(Stored data entries)
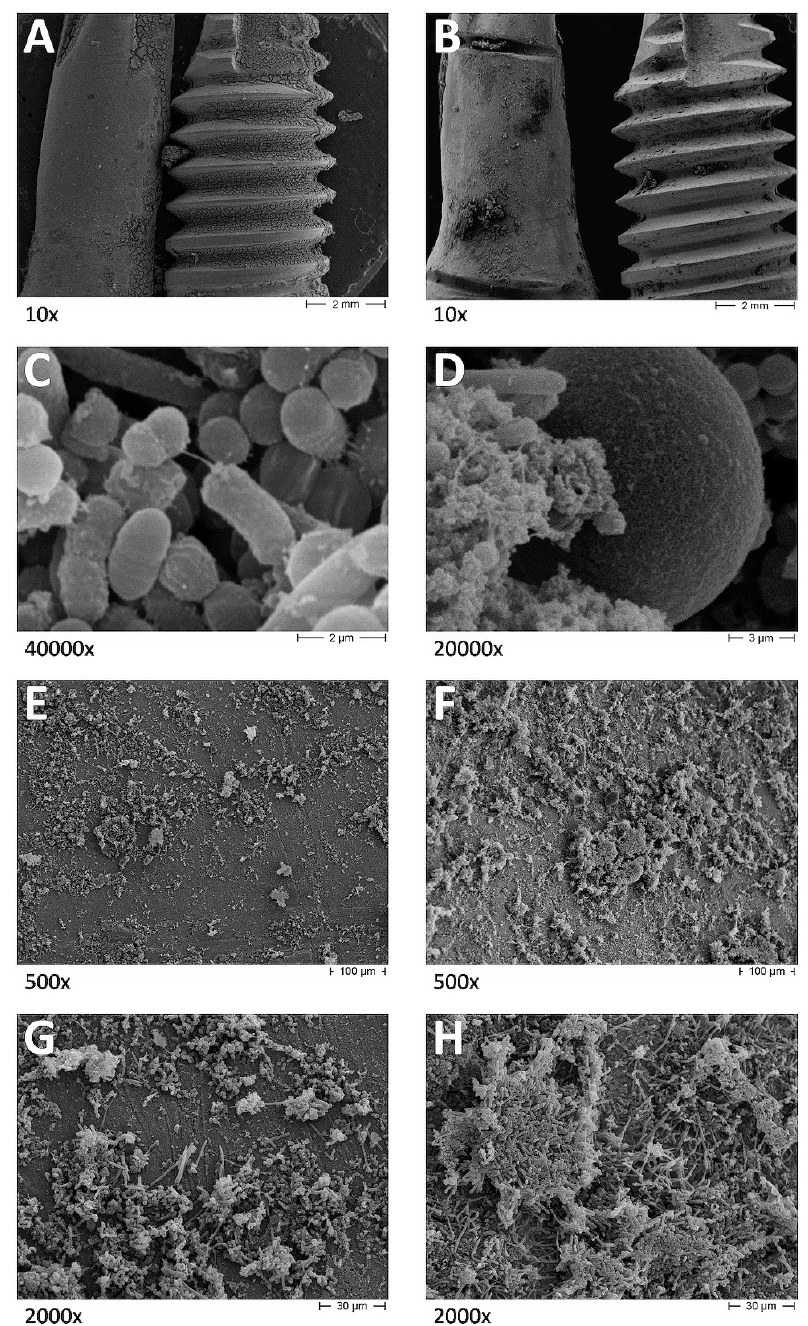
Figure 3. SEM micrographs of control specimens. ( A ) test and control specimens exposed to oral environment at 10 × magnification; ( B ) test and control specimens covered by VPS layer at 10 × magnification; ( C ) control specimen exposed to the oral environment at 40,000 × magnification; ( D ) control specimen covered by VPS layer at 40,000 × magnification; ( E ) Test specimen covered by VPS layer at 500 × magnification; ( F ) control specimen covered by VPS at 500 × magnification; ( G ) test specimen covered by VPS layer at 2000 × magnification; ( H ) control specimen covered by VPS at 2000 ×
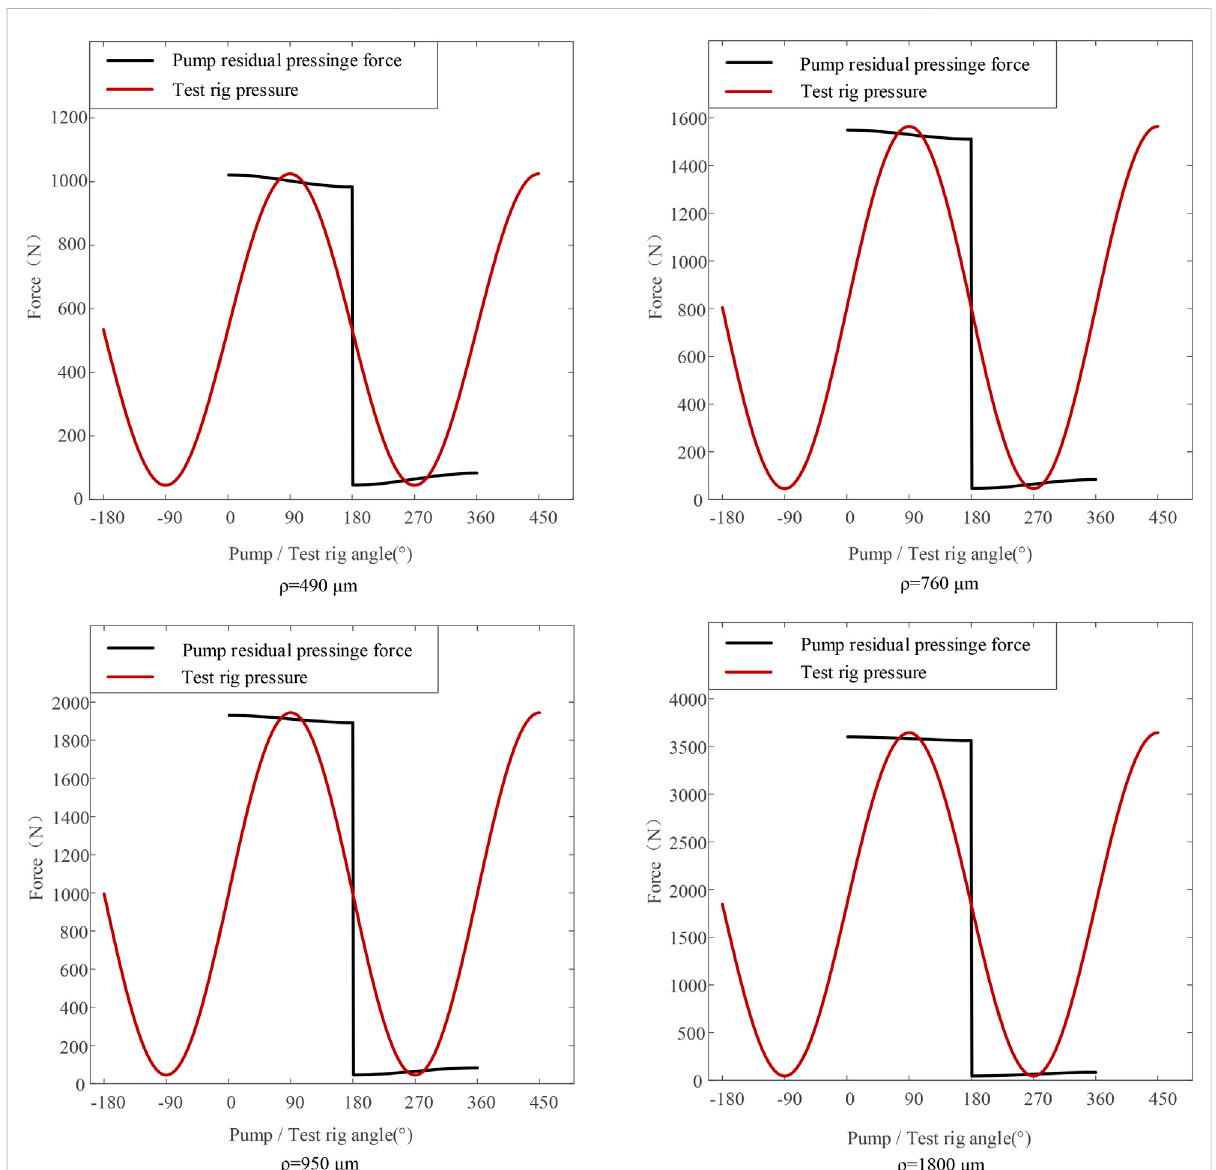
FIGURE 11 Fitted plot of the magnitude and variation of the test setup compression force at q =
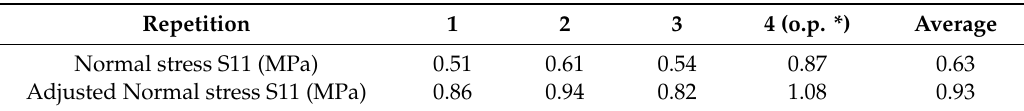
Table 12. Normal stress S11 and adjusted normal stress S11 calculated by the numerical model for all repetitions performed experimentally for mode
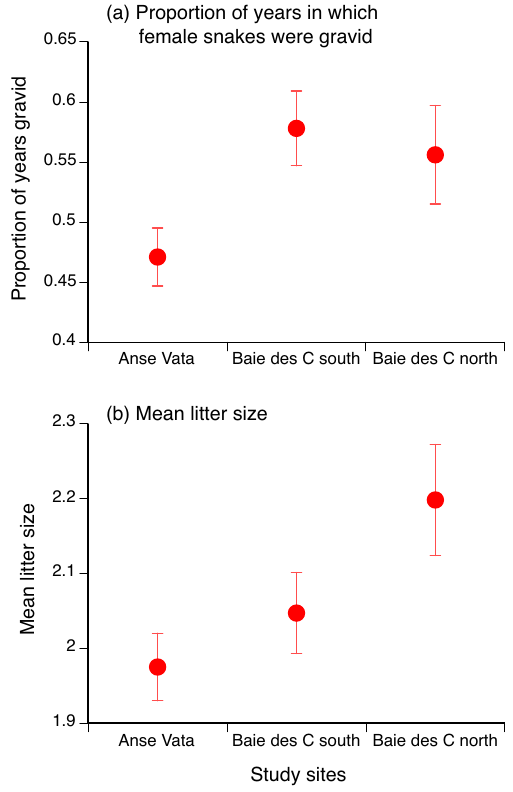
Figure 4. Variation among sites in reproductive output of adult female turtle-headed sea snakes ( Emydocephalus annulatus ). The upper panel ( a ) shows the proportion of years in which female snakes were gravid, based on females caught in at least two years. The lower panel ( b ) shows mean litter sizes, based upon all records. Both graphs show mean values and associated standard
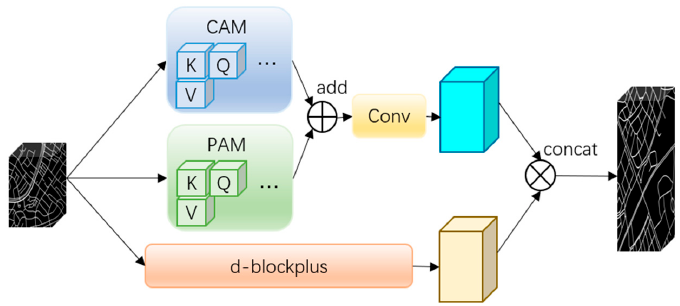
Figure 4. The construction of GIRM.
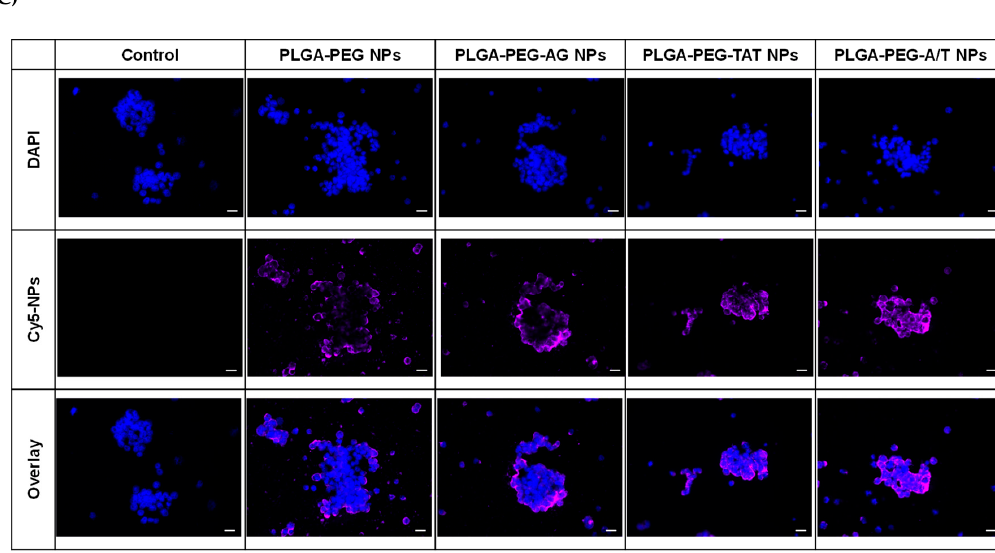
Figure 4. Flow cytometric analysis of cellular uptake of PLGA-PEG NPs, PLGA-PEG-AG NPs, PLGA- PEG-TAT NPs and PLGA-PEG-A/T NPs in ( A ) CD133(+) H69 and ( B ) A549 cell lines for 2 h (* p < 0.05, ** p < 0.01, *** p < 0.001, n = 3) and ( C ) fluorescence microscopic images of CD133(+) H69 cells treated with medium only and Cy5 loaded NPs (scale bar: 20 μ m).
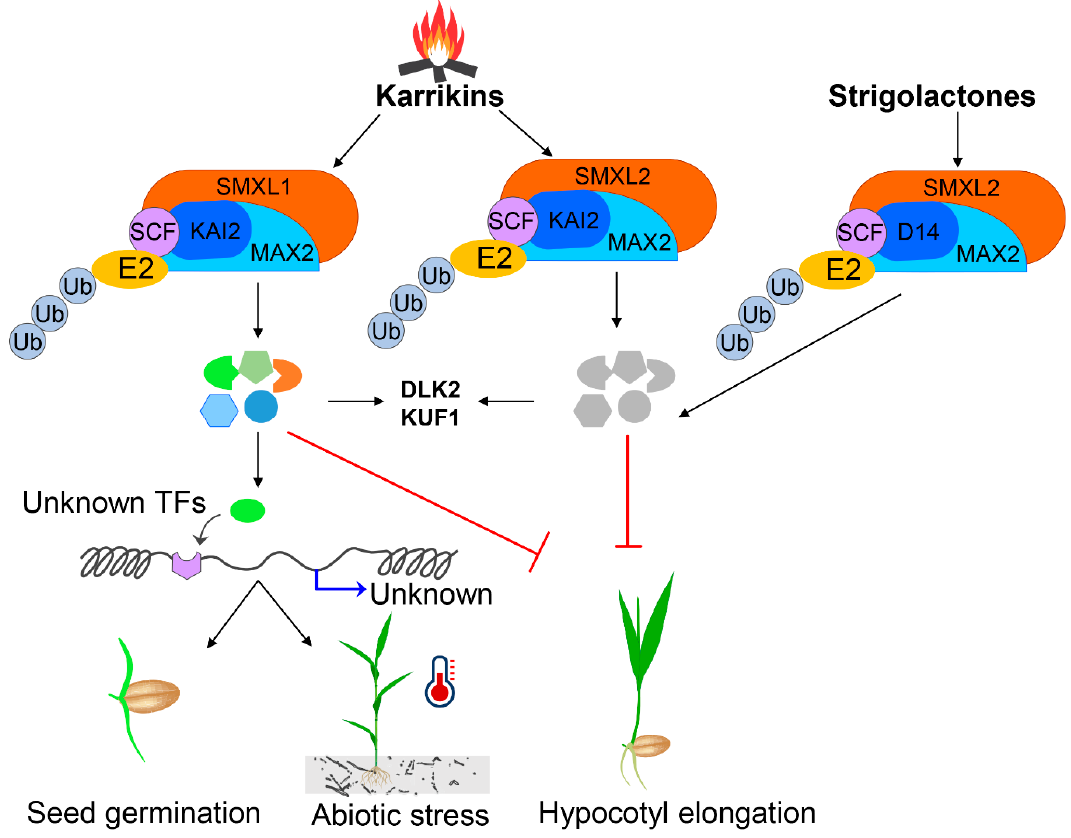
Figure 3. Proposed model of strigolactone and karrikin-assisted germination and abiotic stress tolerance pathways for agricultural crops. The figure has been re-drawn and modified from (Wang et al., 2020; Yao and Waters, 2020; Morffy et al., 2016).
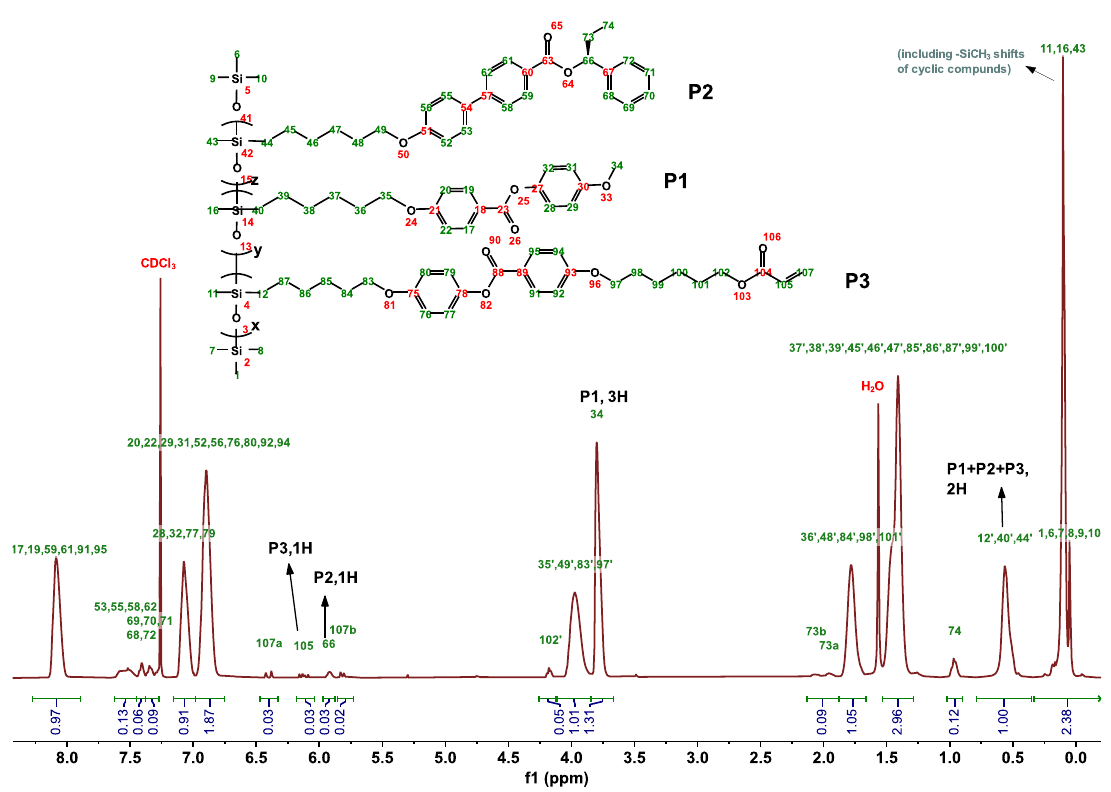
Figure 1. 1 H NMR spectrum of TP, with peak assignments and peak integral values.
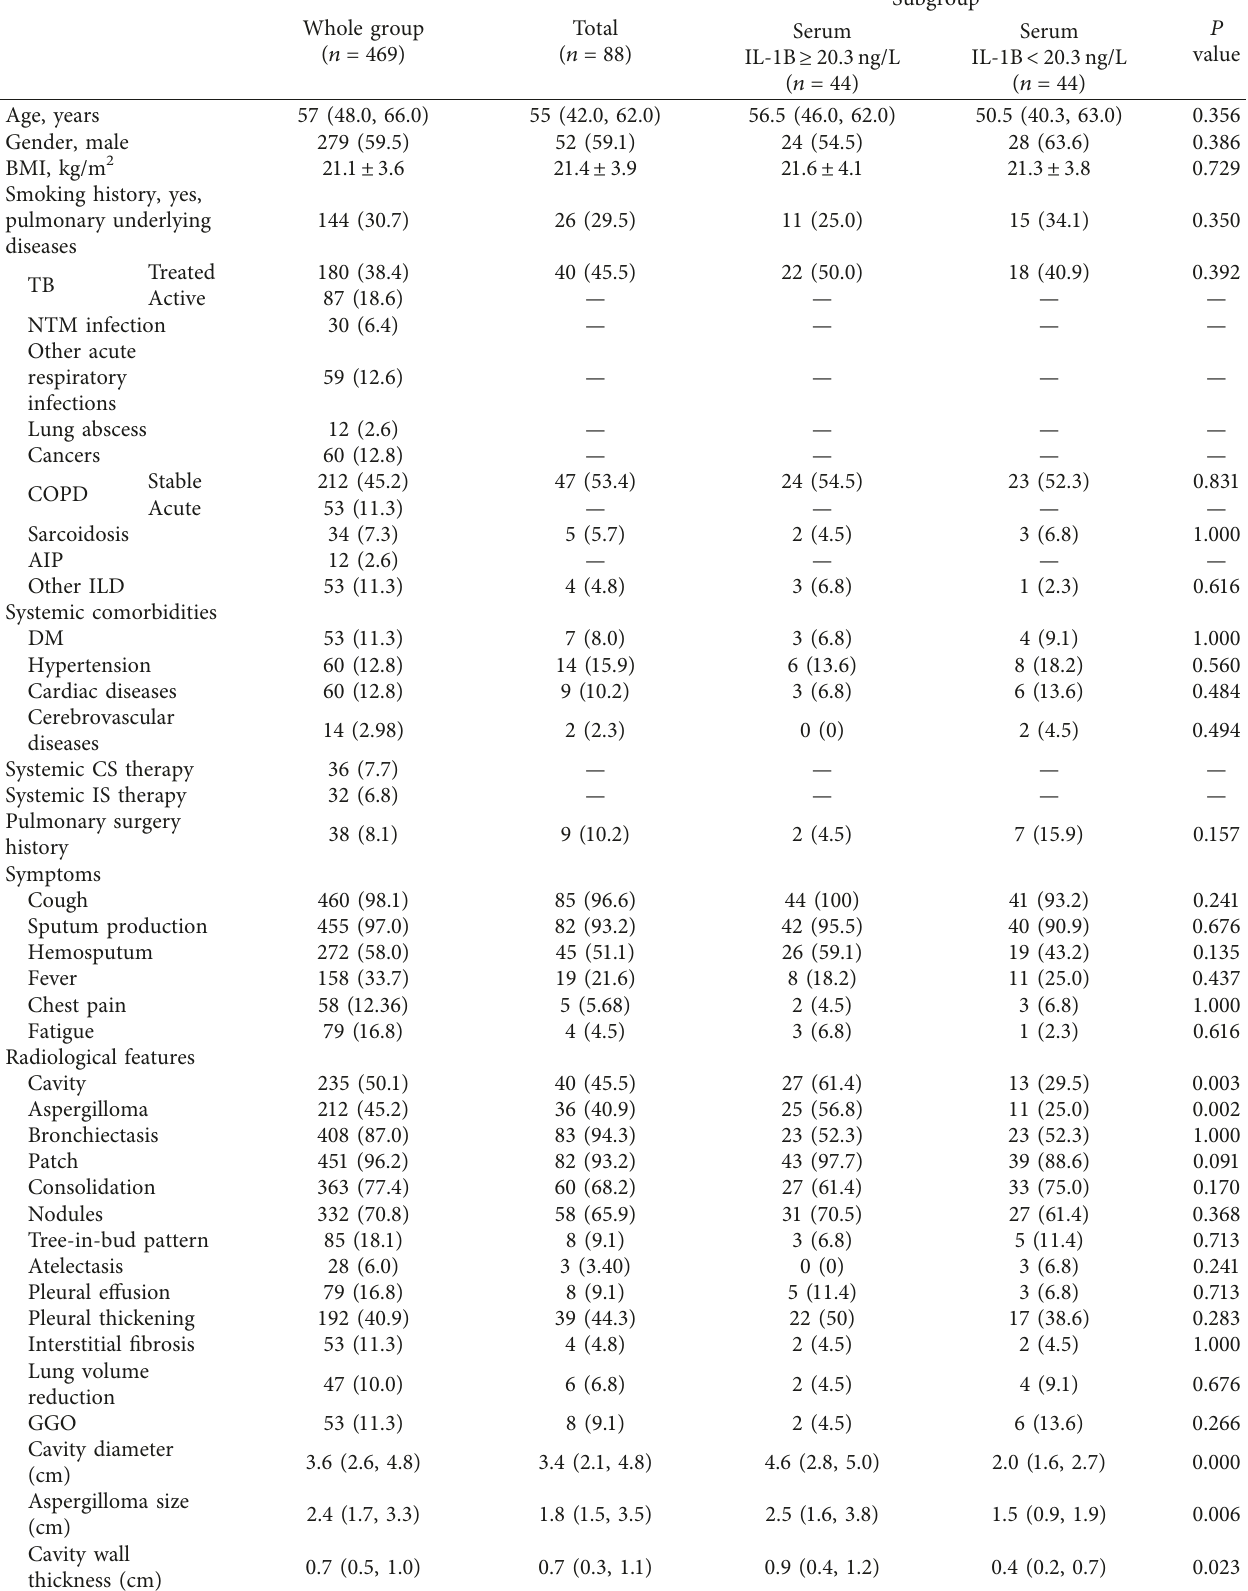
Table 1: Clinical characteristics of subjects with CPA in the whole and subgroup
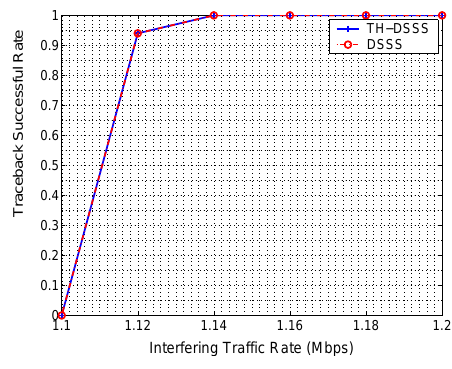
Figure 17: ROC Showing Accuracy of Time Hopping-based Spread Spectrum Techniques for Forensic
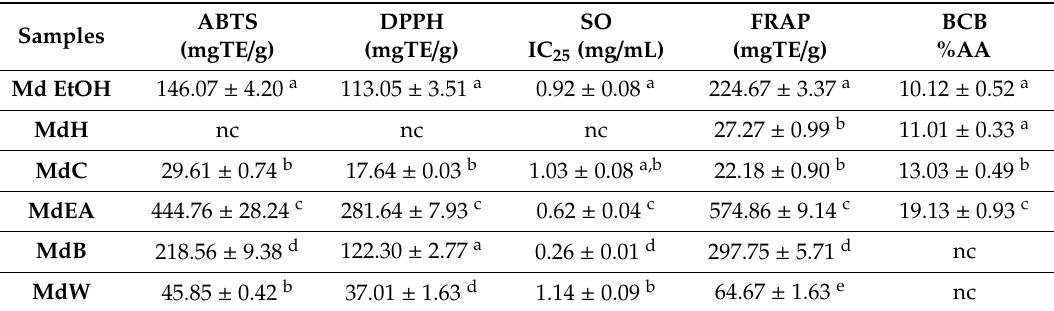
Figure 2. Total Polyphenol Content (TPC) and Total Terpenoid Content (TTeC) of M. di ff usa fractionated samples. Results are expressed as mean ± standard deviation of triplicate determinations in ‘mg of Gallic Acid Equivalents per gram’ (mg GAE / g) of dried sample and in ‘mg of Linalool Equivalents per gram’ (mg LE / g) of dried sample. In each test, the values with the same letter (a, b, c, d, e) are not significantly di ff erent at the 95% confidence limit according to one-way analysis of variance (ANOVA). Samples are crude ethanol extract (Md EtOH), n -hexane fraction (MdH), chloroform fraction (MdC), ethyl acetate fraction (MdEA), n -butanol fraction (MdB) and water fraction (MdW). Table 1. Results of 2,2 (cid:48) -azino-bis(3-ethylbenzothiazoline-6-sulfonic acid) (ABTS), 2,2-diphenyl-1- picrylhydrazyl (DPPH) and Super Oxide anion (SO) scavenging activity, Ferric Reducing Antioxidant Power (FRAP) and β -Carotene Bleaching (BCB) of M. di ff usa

### EXERCISE REQUIREMENTS
Word for word, restate the lines above from the one with "Figure 4. The construction of GIRM." through the one with "Figure 17: ROC", keeping both ends and dropping the pictures.

### ANSWER TO THIS TASK
Figure 4. The construction of GIRM.
Figure 4. Flow cytometric analysis of cellular uptake of PLGA-PEG NPs, PLGA-PEG-AG NPs, PLGA- PEG-TAT NPs and PLGA-PEG-A/T NPs in ( A ) CD133(+) H69 and ( B ) A549 cell lines for 2 h (* p < 0.05, ** p < 0.01, *** p < 0.001, n = 3) and ( C ) fluorescence microscopic images of CD133(+) H69 cells treated with medium only and Cy5 loaded NPs (scale bar: 20 μ m).
Figure 3. Proposed model of strigolactone and karrikin-assisted germination and abiotic stress tolerance pathways for agricultural crops. The figure has been re-drawn and modified from (Wang et al., 2020; Yao and Waters, 2020; Morffy et al., 2016).
Figure 1. 1 H NMR spectrum of TP, with peak assignments and peak integral values.
Table 1: Clinical characteristics of subjects with CPA in the whole and subgroup
Figure 17: ROC Showing Accuracy of Time Hopping-based Spread Spectrum Techniques for Forensic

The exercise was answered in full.